Leído y reconocido como el autor de la saga de novelas policiacas que tienen como protagonista a Mario Conde, Leonardo Padura (La Habana, 1955) se enfrenta ahora cara a cara con una “historia de odio, engaño y muerte” convertida en uno de los acontecimientos históricos más sobresalientes del siglo XX. El hombre que amaba a los perros narra “la crónica misma del envilecimiento de un sueño y el testimonio de uno de los crímenes más abyectos que se hubieran cometido” y que afectaba en primera línea a Lev Davidovich, más conocido como Trotski, y a Ramón Mercader, llamado también Frank Jacson o Román Pávlovich y que fue durante más de treinta años Jacques Mornard, el asesino no confeso del líder ruso. Pero en segunda línea aquel suceso arrastró a millones de personas “por la resaca de la historia y por la furia de sus patrones”. Es esta una novela hija de la historia, sí, pero que en virtud de aquella hace buena la sentencia del escritor alemán Alfred Andersch cuando afirmaba: “La Historia cuenta cómo fue que ocurrió. Una historia cuenta cómo pudo haber ocurrido.”
Si Don DeLillo reconstruyó en Libra (1988) el asesinato de Kennedy focalizando su narración en Lee Harvey Oswald, Padura, desvelando las contradicciones que asolaron a Jacques Morand, se codea con la Historia oficial para doblegarla no con la abrumadora documentación de la que hace gala, sino mostrando al fin que Morand no puede existir sin Trotski. O lo que es lo mismo: sin Lev Davidovich la vida Ramón Mercader hubiera sido en vano. Como si de un juego especular se tratara Padura brinda al lector una narración fragmentaria que avanza a pedazos por la imagen invertida de una red discursos cruzados que convierte a los dos personajes en almas gemelas.
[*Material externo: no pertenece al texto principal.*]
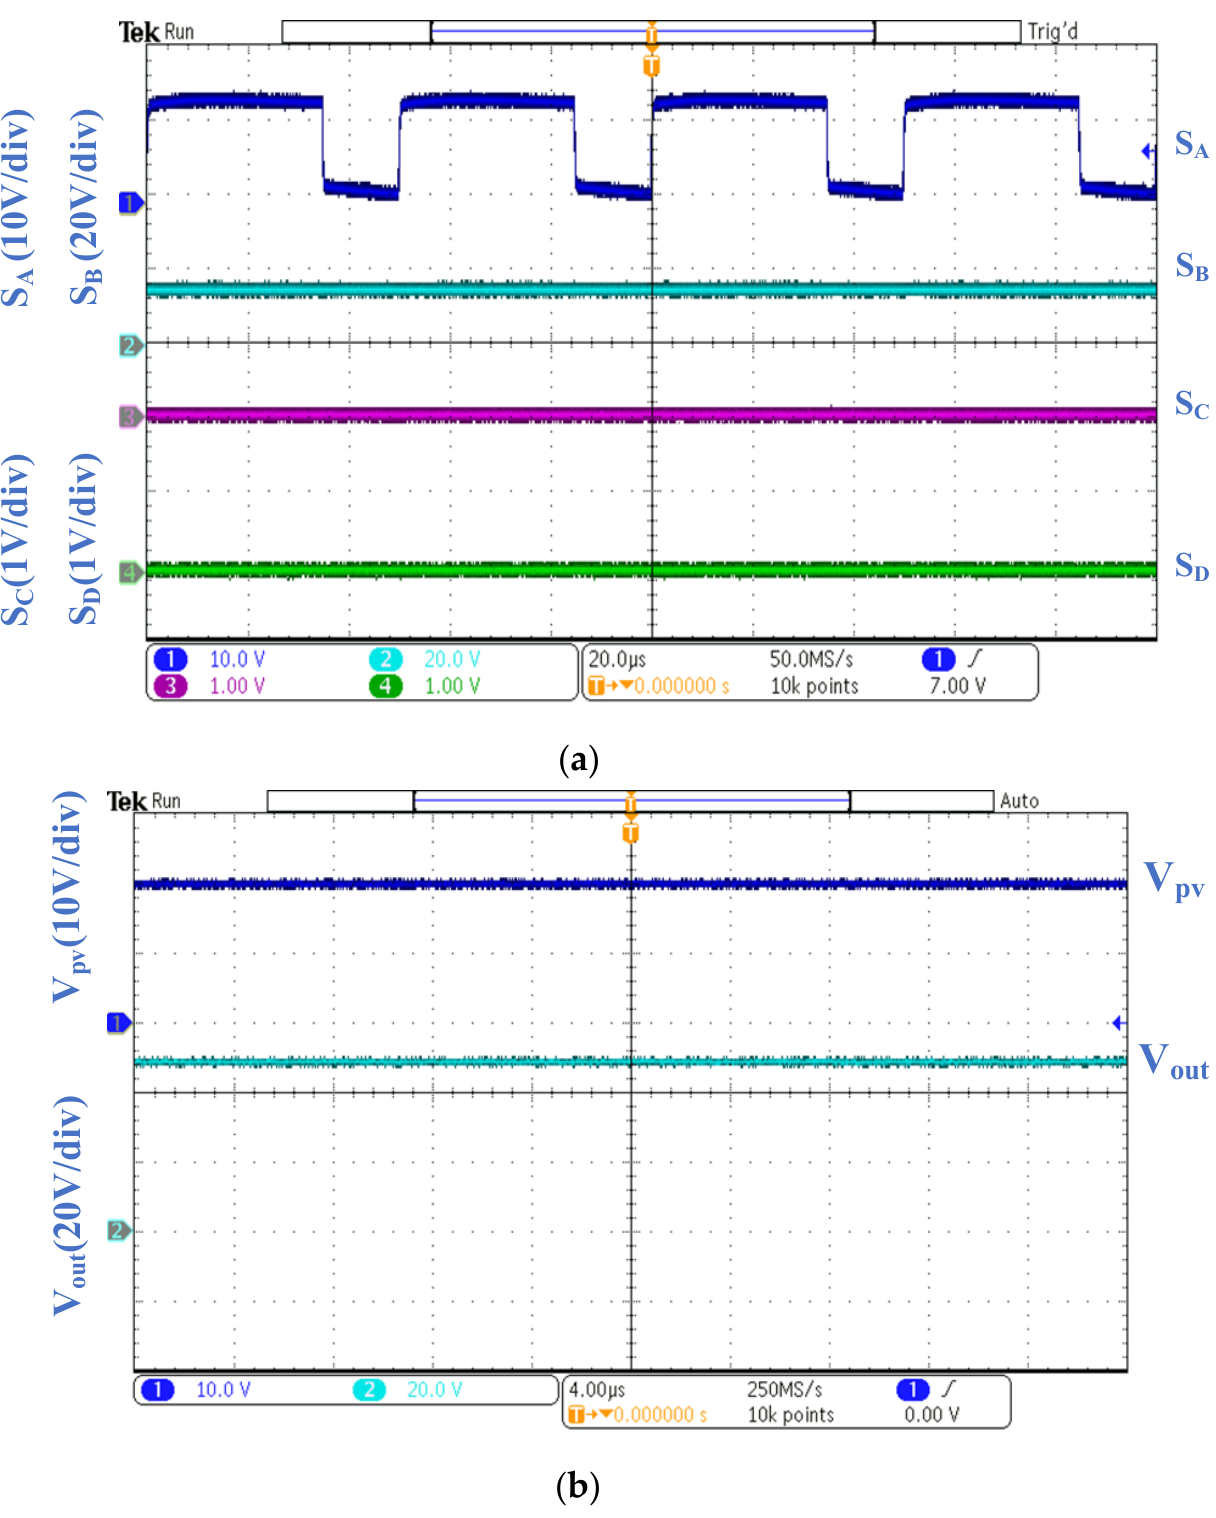
Figure 10. Experimental waveforms of the proposed IIABB converter for V pv of 20 V and N = 1: ( a ) experimental waveforms of switches S A and S B are operating; S C and S D are not operating; and ( b ) waveforms of V pv = 20 V and output voltage V out = 48 V via an intelligent control strategy at a duty cycle of 0.7.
El 20 de agosto de 1940 ‘el hombre que amaba a los perros’ le clavó en la cabeza un piolet a Trotski, que también amaba a los perros, historia que irá a parar a Iván Cárdenas (responsable de una pobrísima clínica veterinaria, y que, claro, también ama a los perros) cuando en las playas de Cuba Jaime López le cuente su historia, que no es otra que la de Ramón Mercader. Sospeche el lector -y acertará- que tras la curtida piel de López descansa el propio Mercader y su mejor secreto: cómo pudo convertir su existencia en “años de encierro, dudas y marginación” y, de paso, la civilización en barbarie. Toda la novela relata unos mismos hechos desde varios puntos de vista, extendiendo así de manera efectiva para el complejo juego de la ficción la evocadora perspectiva que Padura propone: desde Trotski, desde Mercader y desde Cárdenas la trama se rectifica y se amplía con el solo propósito de enriquecerse para acabar afirmándose como un páramo donde “se esfumarán (sueños, vida, y hasta el copón bendito) en el cansancio histórico y en la utopía pervertida”.
Ha querido Padura dilatar el tiempo de la historia en una novela de largo aliento que reconstruye la parte más irreal de lo acontecido. Una historia de dos fantasmas y de más de un silencio. El logro más determinante ha sido unir a fuego lento a los dos personajes, haciendo ver al lector avezado que uno es reo del otro y que este amargo juego de espejos no es sino el desecho de la historia oficial convertida en una miríada de cristales rotos clavados en el centro del mismísimo corazón del siglo XX.